A random variable is something that takes different values where there is some randomness to the value it can take. A probability distribution assigns a probability to each possible outcome of that random variable. In your case, you are observing data that could've been different. In other words, if you took another sample with the same sample size you'd likely observe something different. Hence what you observe is considered random.

If your random variable is discrete, a probability distribution gives you a rule for the probability of each discrete value your random variable can take. If your random variable is continuous, it gives you a rule for the probability of any range of values your random variable can take.

TrynnaDoStat
  • 7,414
  • 3
  • 23
  • 39
  • 1
    It might be a good idea to discuss the need for individual data values to be drawn *independently*, which is usually implicitly understood. Also, given the basic nature of the question, consider being more explicit about the connection between a "random variable" and the *data* referenced in the question. – whuber Feb 25 '15 at 18:12
  • I'm not sure I should add something about independence because independence is not necessarily part of the definition of a probability distribution. – TrynnaDoStat Feb 25 '15 at 18:35
  • Although that is correct, the phrase "data are drawn from" (which clearly uses "data" in the plural) indicates the OP is concerned about *multiple* draws, so the issue of independence seems to be implicit in the question. – whuber Feb 25 '15 at 18:41
0

A probability distribution assigns likelihoods to the values in its domain.

A good way to think about it is a six-sided dice roll. Dice assign probabilities to each of the sides: we have a 1 in 6 chance of seeing each side. However, in practice, we would roll the dice 6 times and are not likely to see all 6 sides.

Instead, the sides that a dice roll gives us are sampled (or, drawn) I.I.D (Independently and identically distributed). This means: each dice roll is independent of the next and each dice roll has the same probability distribution.

Thus, getting the '1' this time does not influence getting the '1' next time.

Eventually, as the number of dice rolls gets increasingly large, the number of times you see each side will be roughly 1/6th of the times you rolled the dice.

You can convince yourself with the following python code:

import matplotlib.pyplot as plt
from numpy.random import randint
X = 10
plt.hist( randint(1,6,X) );
plt.show()

Increase X and watch how the histogram changes.

This analogy applies to the continuous domain as well. In the discrete domain, we say that each discrete item has a certain amount of probability mass. In the continuous domain, ranges of values (1.0-2.0, for example) have probability density. But the analogy is basically the same. The more I.I.D. samples, the more it looks like probability distribution.

bcmcmahan
  • 86
  • 2
0

Typically, it means that you make a computer generate pseudorandom numbers between 0 and 1, which is then used as input in the inverse of the cumulative density function (CDF) of the distribution P.

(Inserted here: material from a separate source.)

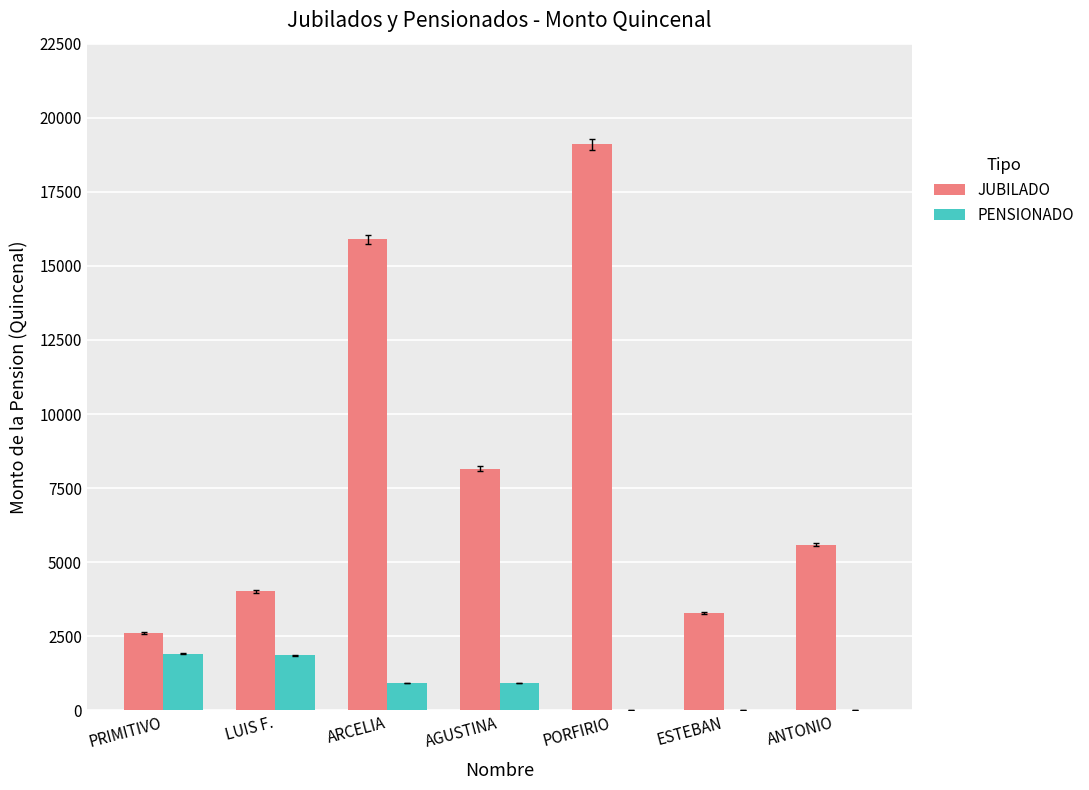

Which series has the largest total across all categories?

JUBILADO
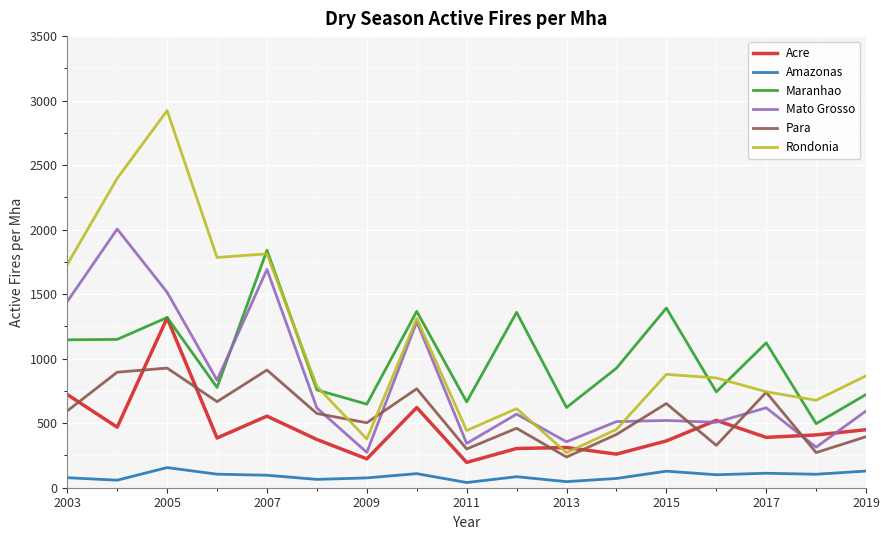

What are all the series names shown in the legend?

Acre, Amazonas, Maranhao, Mato Grosso, Para, Rondonia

The image below shows the CDF for the normal distribution with mean = 0 and standard deviation = 1:

enter image description here

The computer is generating pseudorandom numbers between 0 and 1 and feeding it through the inverse of the CDF for the normal distribution. You can see how most of the values in the interval [0,1] on the Y-axis get mapped close to the mean, reflecting the characteristics of the normal distribution. E.g. the blue lines show that [~0.15, ~0.85] $\mapsto$ [-1,1], meaning most of the numbers in [0,1] on the Y-axis are ending up clustered around the mean.

IMO, when a paper or a book says these "data are drawn from a probability distribution P", it means "we generated this data so it conforms to our theoretical notions about P".

The alternative is to draw from some real population, i.e. a real sample. Then you don't know the distribution, and have to infer it (fancy guessing).

john.abraham
  • 141
  • 4